Oh shit, I forgot to blame the joos.

Vic
Vic
  Hagar
April 13, 2017 4:36 am

Yes, and in fact, the “Reconstruction” period, and the years leading up at least to World War I, of holding the south down and robbing it of its riches, was perfected after the “War of Aggression,” and now it’s being used against the rest of the country. Get over it? I think not.
Remember, the South is in this country against its will. The rest of the country is waking up to what the majority of the South knows.

rhs jr
rhs jr
April 13, 2017 12:34 am

No thank you Sister Bluebelly; Union tyranny still thrives but the hunger for freedom is still very much alive; and not just in the South. If that is a bloody shirt, then I proudly wear it (of course it has got a big blue Scottish Cross on it). Another thing tender buttercup, Reconstruction 1 didn’t end until 1877 (only 140 years ago) and Reconstruction 2 is still tearing the South and West to pieces. Lastly as a proud son of the Revolution and the Confederacy, please read the Bill of Rights especially number 10.

Hagar
Hagar
  rhs jr
April 13, 2017 12:56 am

No bluebelly here, other than work visits, have not lived anywhere but the South.
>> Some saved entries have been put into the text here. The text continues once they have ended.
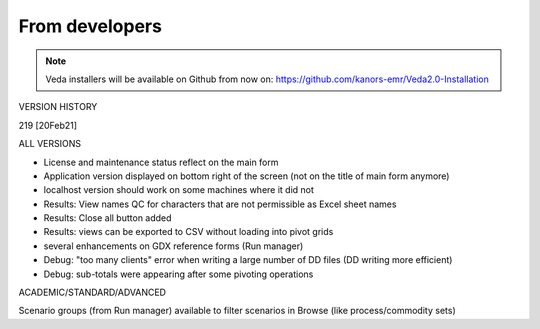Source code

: .. Veda news documentation master file, created by
   sphinx-quickstart on Tue Feb 23 11:03:05 2021.
   You can adapt this file completely to your liking, but it should at least
   contain the root `toctree` directive.

From developers
================

.. note::
    Veda installers will be available on Github from now on: https://github.com/kanors-emr/Veda2.0-Installation


VERSION HISTORY

219 [20Feb21]

ALL VERSIONS


* License and maintenance status reflect on the main form

* Application version displayed on bottom right of the screen (not on the title of main form anymore)

* localhost version should work on some machines where it did not

* Results: View names QC for characters that are not permissible as Excel sheet names

* Results: Close all button added

* Results: views can be exported to CSV without loading into pivot grids

* several enhancements on GDX reference forms (Run manager)

* Debug: "too many clients" error when writing a large number of DD files (DD writing more efficient)

* Debug: sub-totals were appearing after some pivoting operations


ACADEMIC/STANDARD/ADVANCED


Scenario groups (from Run manager) available to filter scenarios in Browse (like process/commodity sets)



.. .. toctree::
   :maxdepth: 2
   :caption: Contents:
Realistically the 10th has been ignored since at least 1850…wish it were not so, wish the 17th wasn’t, the real 13th in effect, and the Bill of Right was adhered to. But the fact remains that Lincoln and the Civil War changed everything…and I say again–Get over it, and get on with it. I keep my garden green, my guns oiled, and my powder dry. Come on down to my Blue Ridge mountains and test me.

Vic
Vic
  rhs jr
April 13, 2017 4:46 am

RHS, I am a Southerner and the proud descendant of Judge and Col. James Mayson, a Scot who came to America in 1760, during England’s tyrannical Cromwell reign, and served during the Revolutionary War. He was captured and then released during the battle at Ninety-Six in South Carolina. Pleased to meet you.
Unfortunately, most of the land of his descendants, who fought for the Confederacy, was confiscated after the War of Aggression.
I agree completely with our assessment.